Based on his theory of scabies, Bonomo developed a therapy of ointments, douches and baths, in which salts, mercury, sulfur, vitriols and other aggressive and penetrating substances were used. After the publication, Bonomo applied for various posts but had difficulties securing a job despite continued support from Redi.

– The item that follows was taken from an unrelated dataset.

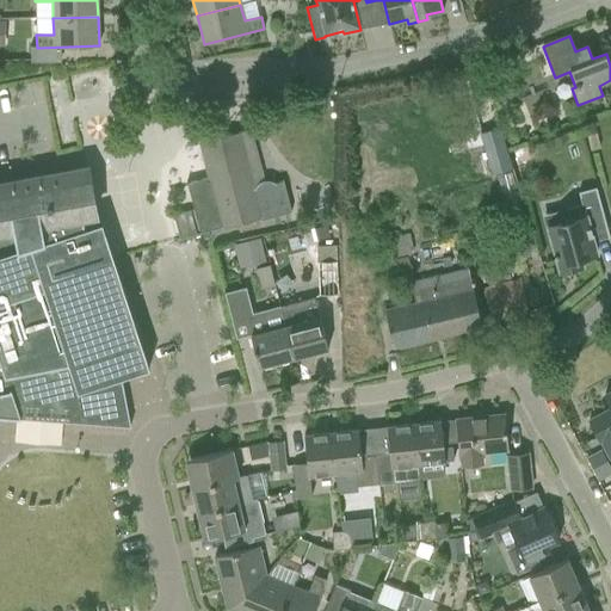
[(519,67),(514,54),(493,62),(498,75),(519,67)]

In May 1690, he hired himself as a ship's doctor on the San Stefano, which sailed for Spain.

In March 1691, upon Redi's intervention Bonomo was finally chosen as the personal physician of Anna Maria Luisa de' Medici, who as daughter of Cosimo III de' Medici, Grand Duke of Tuscany had married Johann Wilhelm, Elector Palatine on 29 April 1691 in Florence, and thus become Electress of the Palatinate. Bonomo left for Germany on 6 June 1691, and wrote a diary during the trip, which though it disappeared, Redi called "beautiful". He first accompanied Anna Maria Luisa de' Medici in 1692 to Neuburg an der Donau, Palatinate-Neuburg, and Düsseldorf, the capital of the Duchy of Jülich-Berg, where he was to monitor her pregnancy, which ended in miscarriage. He constantly contacted with Redi, and continued his research and prepared further publications. After he fell ill in Germany, he returned to Florence, where he died on 13 January 1696.

Unlike Cestoni, no known paintings or sketches of Bonomo survive.

==Merit==
Compared to the traditional medical doctrine which considered scabies to be the result of a humoral dyscrasia, or in the view of iatrochemists, a purging of the corrosive salts contained in the lymph, Bonomo supported the mite origin of scabies. His style of discovery was commanding with lucid reasoning: after examining the problem with Cestoni, they proved that the "bacarelli" or "pellicelli" of scabies were the cause and not its effect; after examining "many needy patients" they investigated the presence and shape of the mites with their "poor and weak microscope", observing them in the skin, how they created their "small streets from one place to another with its eating and gnawing".

Moreover, Bonomo helped refute the hypothesis that considered the mites an effect of mange as spontaneously generated by "corrupt humors". They had witnessed how an "egg" came out of a mite during direct observation under a microscope. According to Bonomo, this proved that these mites were produced via procreation like other animals and insects. Based upon his repeated observations and experiences, Bonomo proved that these organisms caused scabies and their effects on the skin. The pathological manifestations of the skin thus became "consequences" of the corrosive action of the mite, and scabies was therefore recognized as an "external" disease. Moreover, the contagious nature and transmission of the disease, through animals "very apprehensive to apply themselves" and to proliferate, was justified.

After Bonomo's death, his pamphlet was discovered by the English physician Richard Mead, who was passing through Italy and included it as an abstract in the Philosophical Transactions of the Royal Society of London (XXIII [1702–03], No. 283, pp. 129–699). A French translation was found in the Collection Académique, part étr., IV, Paris 1757, pp. 574–81.